Supplied information Block Start

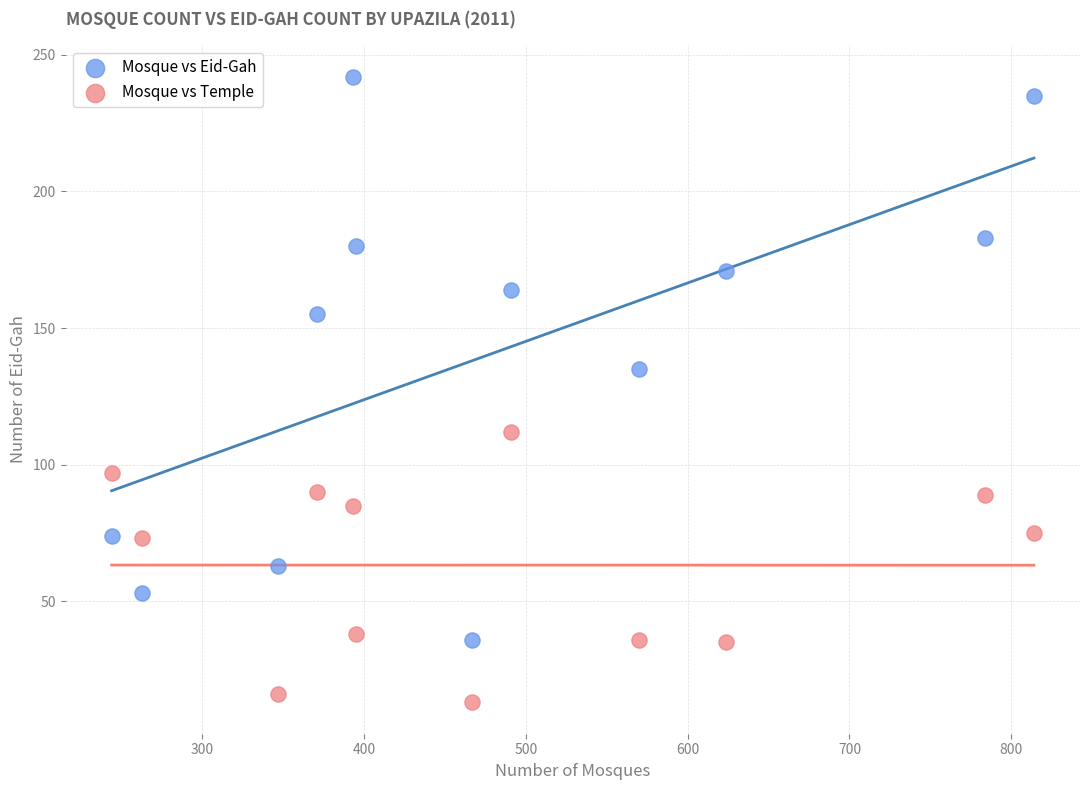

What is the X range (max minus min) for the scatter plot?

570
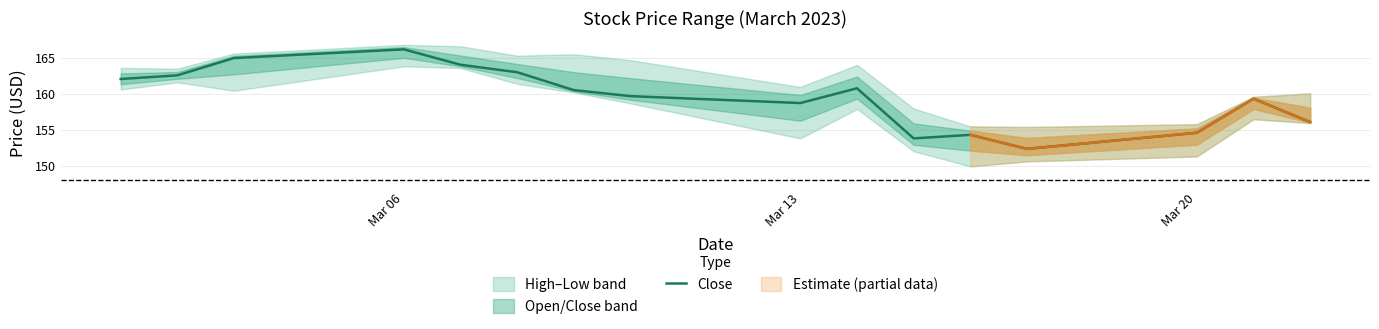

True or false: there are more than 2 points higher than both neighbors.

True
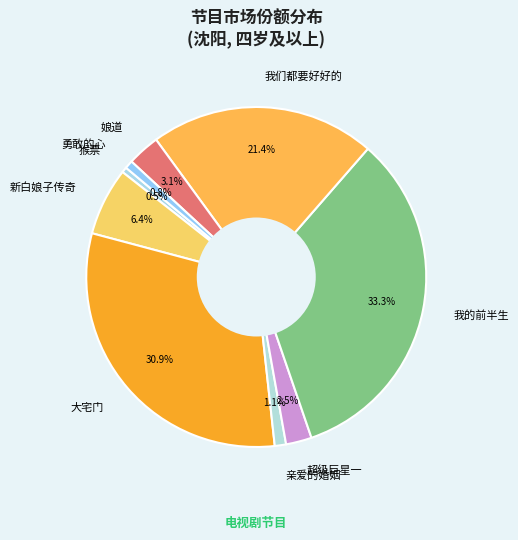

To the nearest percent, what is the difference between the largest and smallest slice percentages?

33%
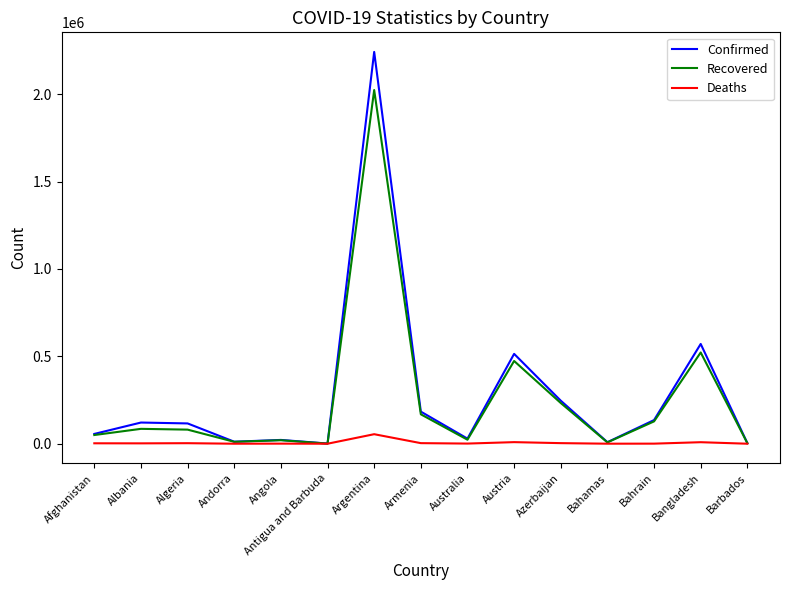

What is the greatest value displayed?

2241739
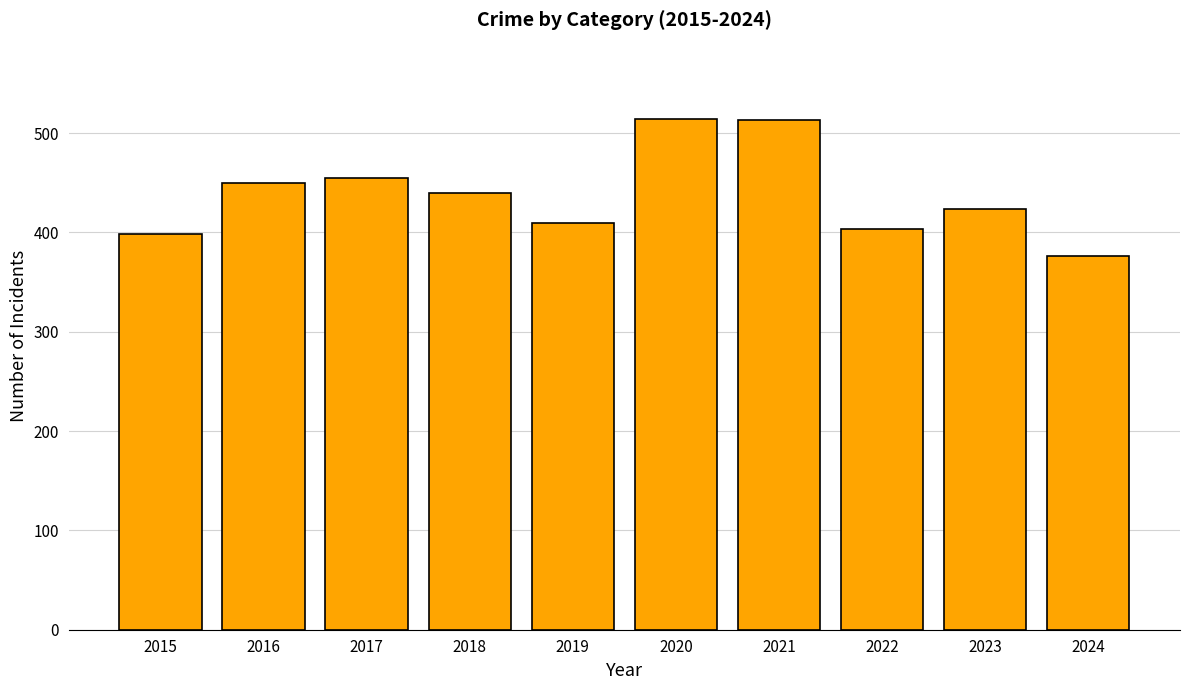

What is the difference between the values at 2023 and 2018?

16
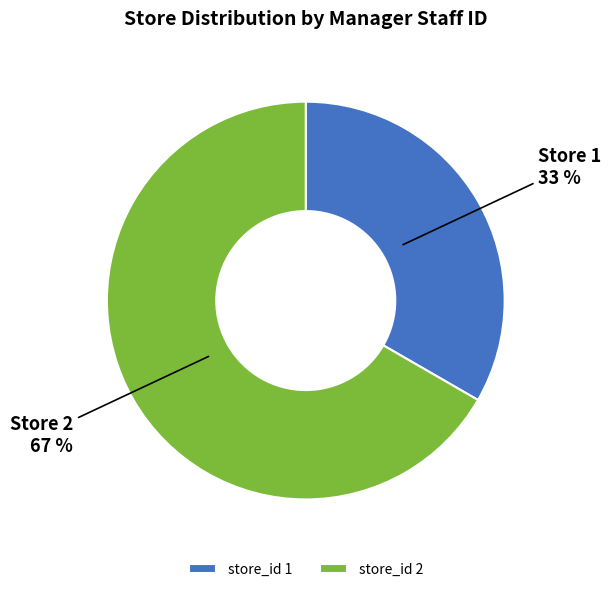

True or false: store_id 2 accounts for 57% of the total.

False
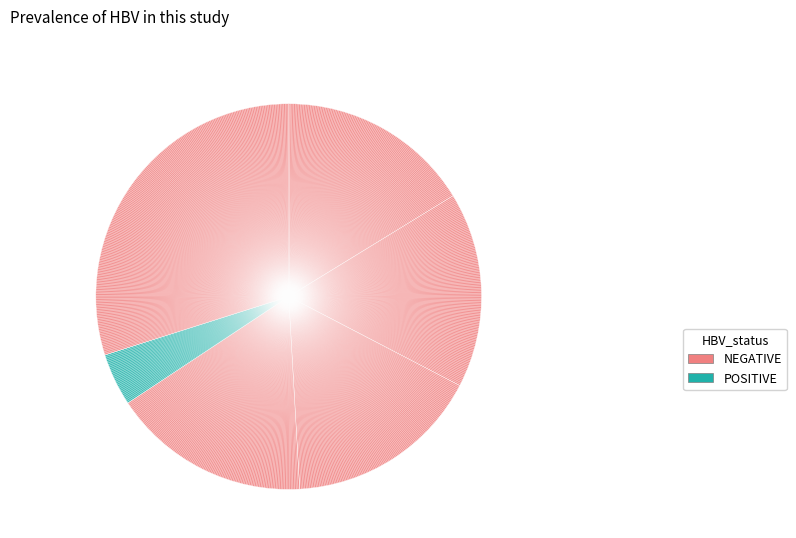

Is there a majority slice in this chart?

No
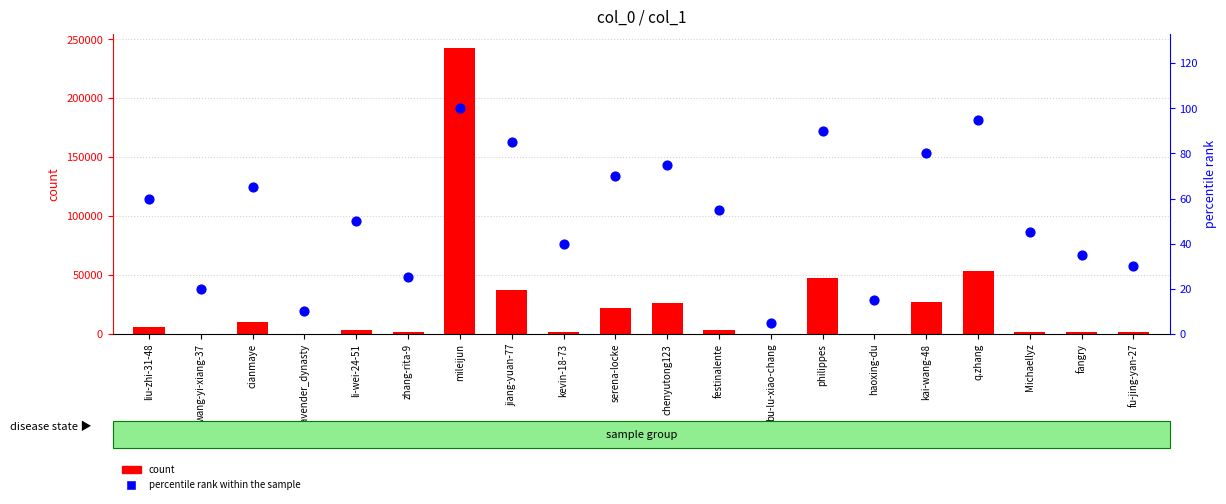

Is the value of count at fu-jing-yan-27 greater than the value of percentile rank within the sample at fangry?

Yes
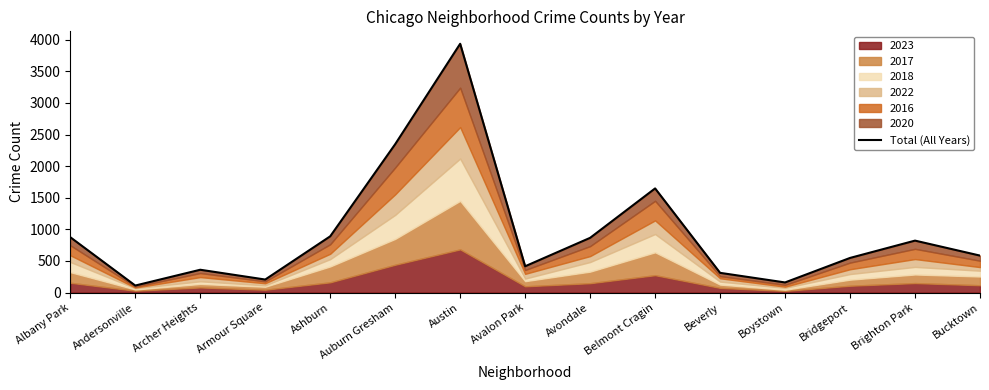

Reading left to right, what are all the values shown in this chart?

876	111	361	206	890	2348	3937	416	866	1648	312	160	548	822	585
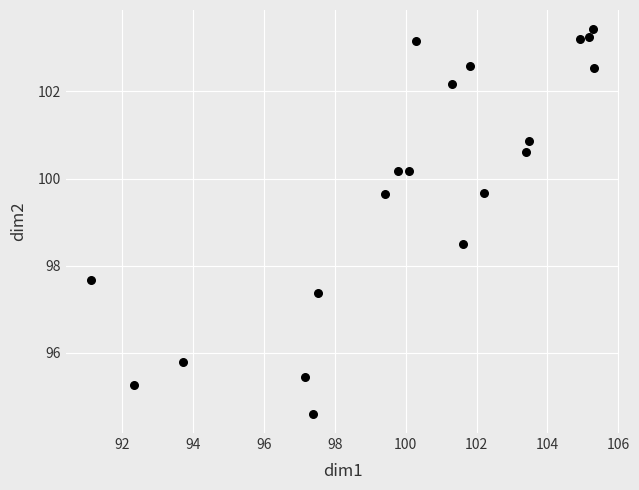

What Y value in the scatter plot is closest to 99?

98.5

Supplied information Block End

■ Task description: Copy out the rows above word for word, from the line with "Reading left to" up to and including the last line of the rows. Omit the pictures.

■ Written solution:
Reading left to right, what are all the values shown in this chart?

876	111	361	206	890	2348	3937	416	866	1648	312	160	548	822	585

What Y value in the scatter plot is closest to 99?

98.5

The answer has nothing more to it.